By Max Joseph Bleich
Something canorous and beautiful can be heard beyond the towering marble walls, ornate fixtures and Judaica of Rockdale Temple’s iconic sanctuary. It isn’t a Rock Shabbat service, the enchanting soprano of the soloist or the sweet spell of the choir. It isn’t only these sounds. Instead, it is all of them, joined together in a melodic mix of worship service, classical music and opera. The sounds you’re hearing are Opera Goes to Temple.
For the past half of a decade, celebrated acts from across the country have gathered at Rockdale to celebrate a beautiful summer Cincinnati evening of sacred, contemporary, and classical music- albeit with a Jewish twist.
It all started five and a half years ago when Rockdale Temple Music Director and renowned soloist Mary Southworth was contacted by Cincinnati Opera Director of Community Relations Tracy Wilson.
“Tracy was the force behind the concert ‘Opera Goes to Church’, the idea being to connect community to opera and classical — most of us singers sang in church or temples throughout our lives and it was to be a bit of ‘coming home to sing,” said Southworth in an interview.
“Tracy told me on the phone that February day that she really wanted to expand the idea into temples in Cincinnati and was I interested in collaborating. I said ‘YES!’ and immediately contacted Rabbi Coran about the possibility.”
Opening with the ominous A.W. Binder’s “Prelude” performed by Keith Eiser, the organ wails into an interpolation of Jeff Klepper’s “Nigun”, performed by the Rock Shabbat Band. The audience joins in, every voice raising the wordless melody into a truly ethereal experience. Just a taste of what’s to come.
“Opera Goes to Temple brings many non-Jewish music lovers into the synagogue to learn something about Jewish music and worship. And everyone learns that opera is magnificent and nothing to be afraid of,” said Dan Hoffheimer, Past President of the Rockdale Temple Board of Directors.
A bittersweet ode to Jewish civilization is beautifully captured in Louis Proske’s performance of Joseph Achron’s Hebrew Melody. Both sentiments of melancholy and exultation can be heard and felt from this beautiful piece.
“There was one moment during Louis Proske’s performance of ‘Hebrew Melody’ that time just stopped — it was breathtaking. Music has that power.” Southworth recalled.
“Variety” is a notable buzzword for the array of performances that could be heard that night. Each piece appropriately displayed the eclectic catalogue of sounds that Jewish musicians have composed throughout history.
Hoffheimer, a passionate fan of opera and Jewish music was especially pleased with “Heal Us Now”, a song of healing featuring Rockdale Temple’s Shir Shalom Choir.
“Opera Goes to Temple has made Rockdale Temple the premier destination for experiencing one of Cincinnati’s most venerable arts organizations within a Jewish context,” Hoffheimer said.
“Inspiring, elevating, and filled with spirit,” are just some of the choice words Rabbinic Intern BaileyRomano had for the event. “Everyone was clapping, singing along, getting into it.
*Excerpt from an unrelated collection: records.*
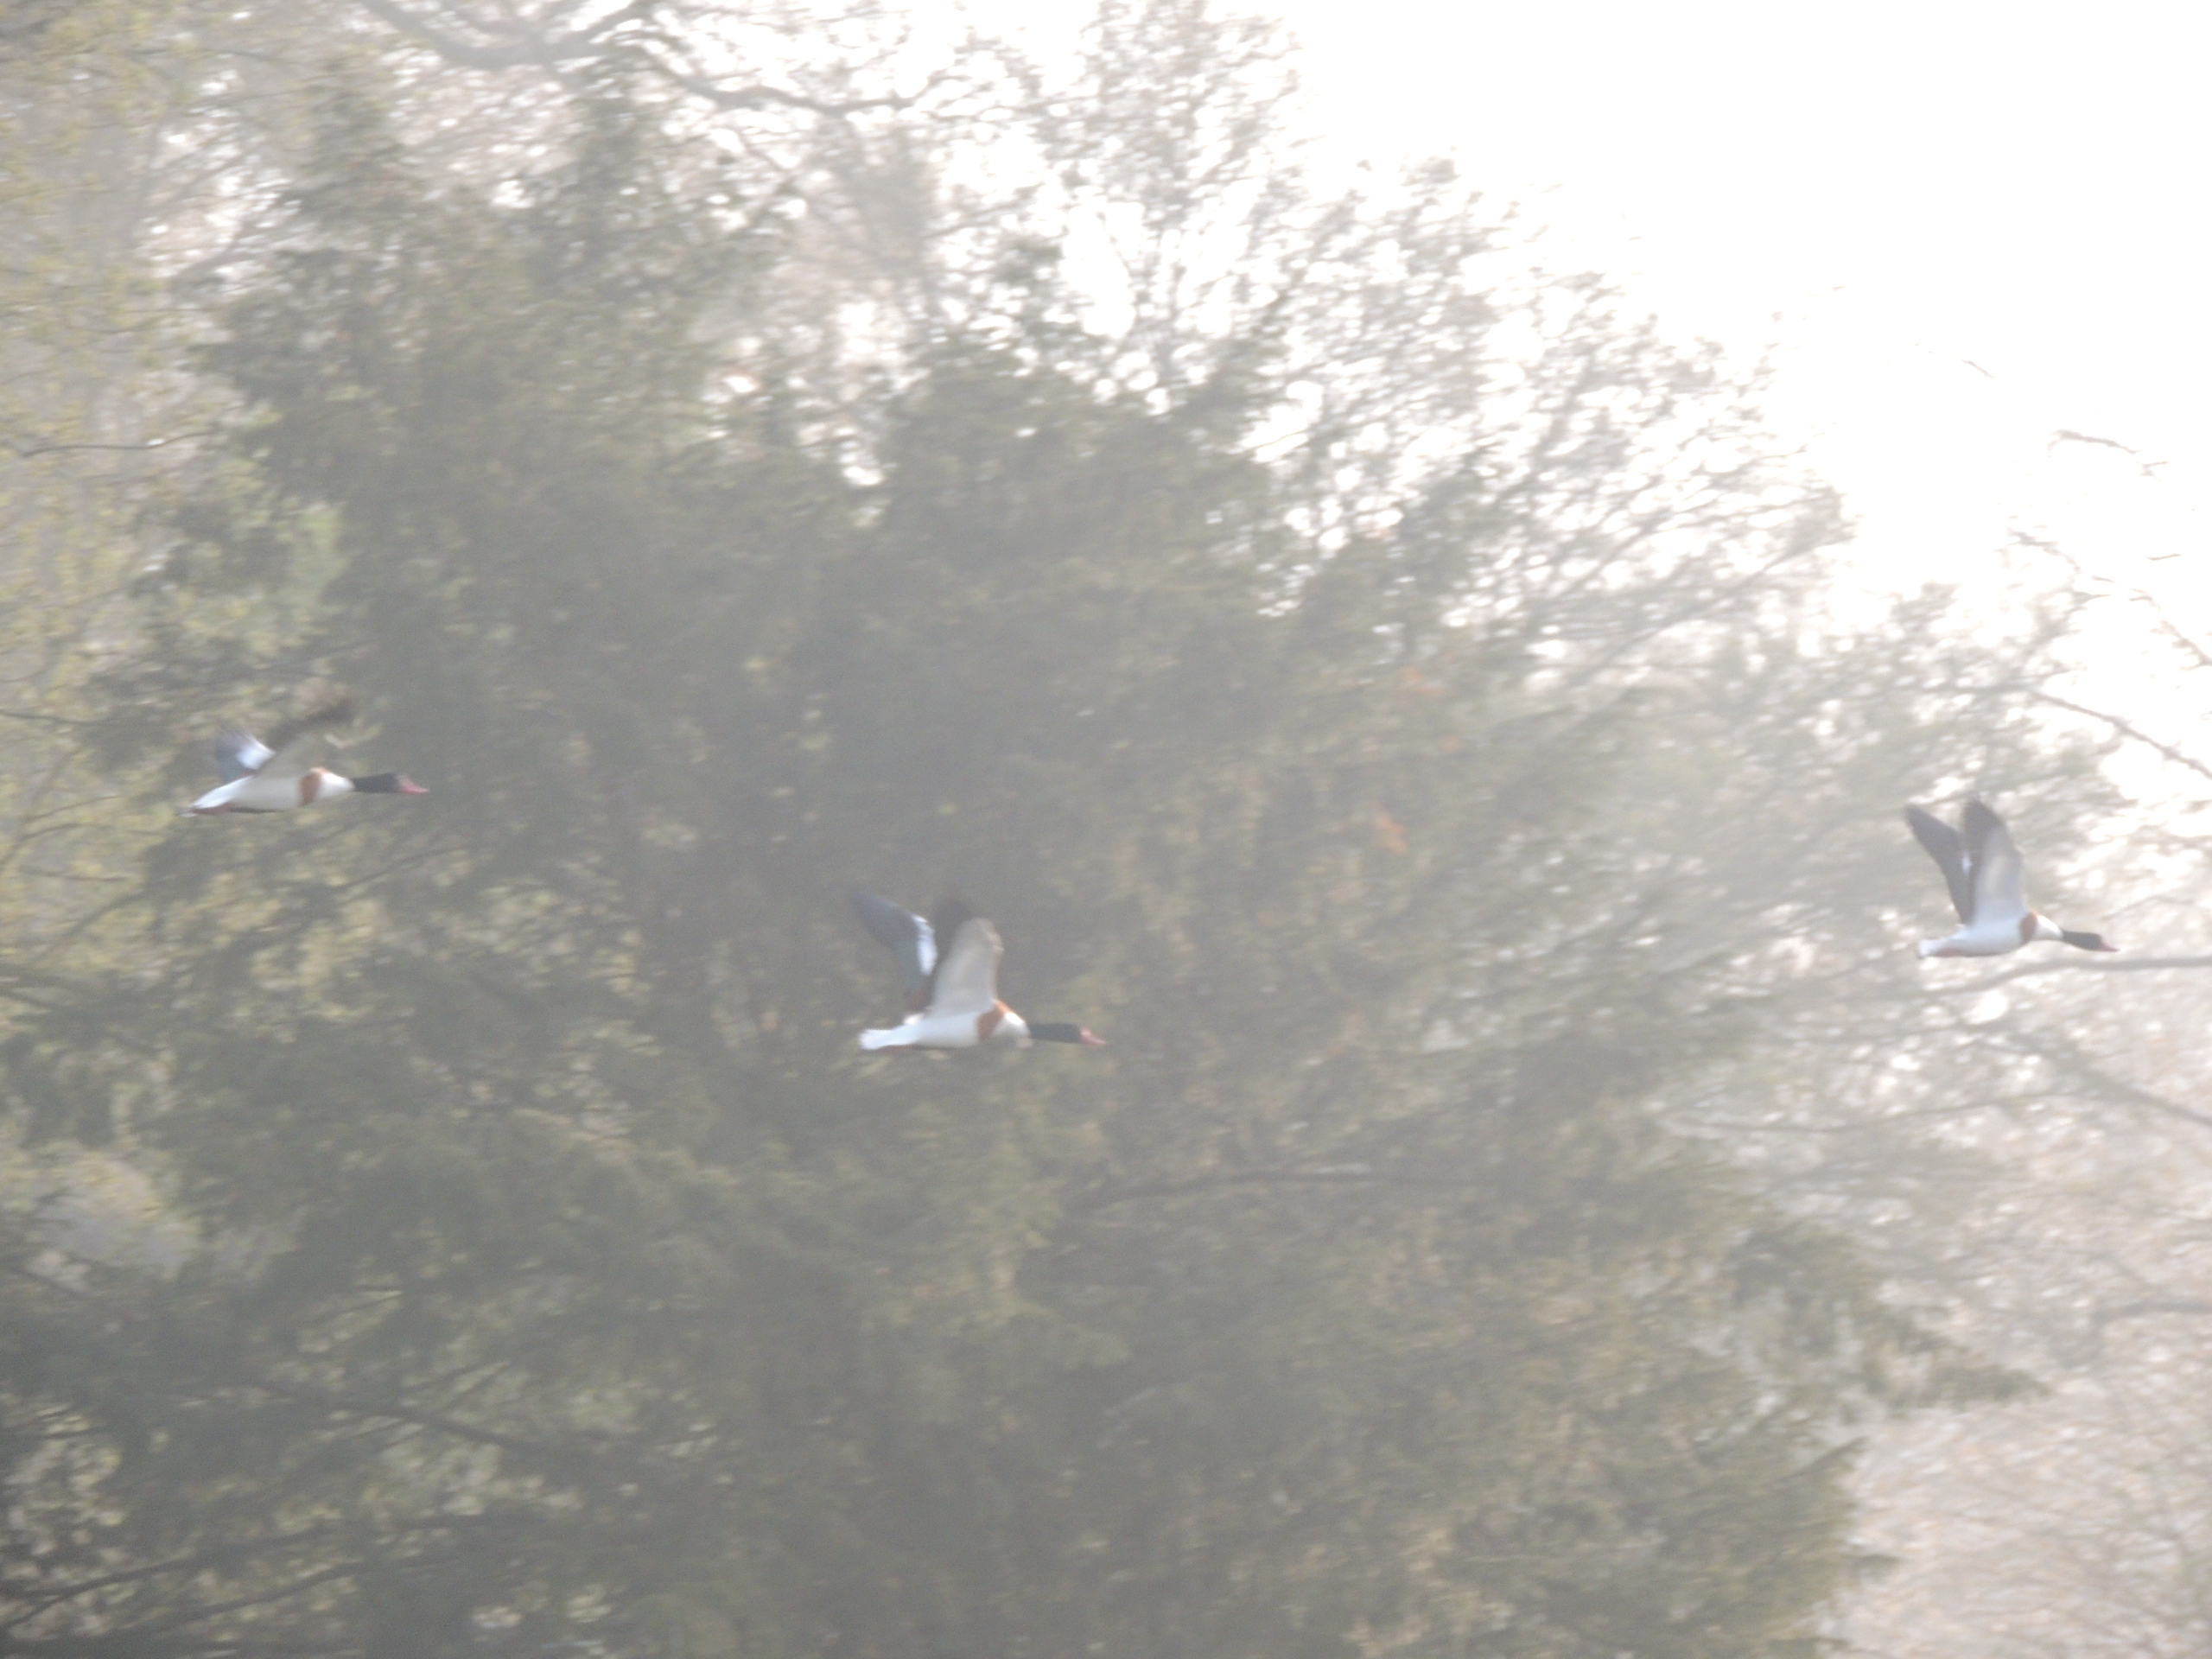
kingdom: Animalia
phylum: Chordata
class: Aves
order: Anseriformes
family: Anatidae
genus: Tadorna
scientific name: Tadorna tadorna
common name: Gravand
It was nice to see people in the sanctuary clapping, enjoying the music, and participating together.”
Romano sang alongside Rock Shabbat Band Director Rabbi Meredith Kahan accompanied by pianist Susan Ostreicher. Romano considers Opera Goes to Temple to be more than an annual gathering of musicians and the performance of beautiful music, instead referring to it as, “a special opportunity.”
It was an opportunity to gather together in a holy space and an opportunity to celebrate what unites us as human beings, not only as people of faith, but as people.
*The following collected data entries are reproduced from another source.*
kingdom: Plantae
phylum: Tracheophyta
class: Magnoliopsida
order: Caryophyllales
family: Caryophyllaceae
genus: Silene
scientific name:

“Opera Goes to Temple and Opera Goes to Church shows what we have in common, not what divides us. Also, the music is really good,” she chuckled.
Opera Goes to Temple sold out this year, as it has for every year since it launched in 2012.
“This is powerful to me because it means that this particular concert continues to impact people. Throughout the year I am continually surprised when people stop me to tell me that they were at one of the concerts and how much they loved and were moved by it,” indicated Southworth.
She continued, “I feel so blessed that I am part of Rockdale’s music and feel ever grateful to be singing there. OG2T has become a way of bridging my own operatic and solo training to singing and making music in such a meaningful way.”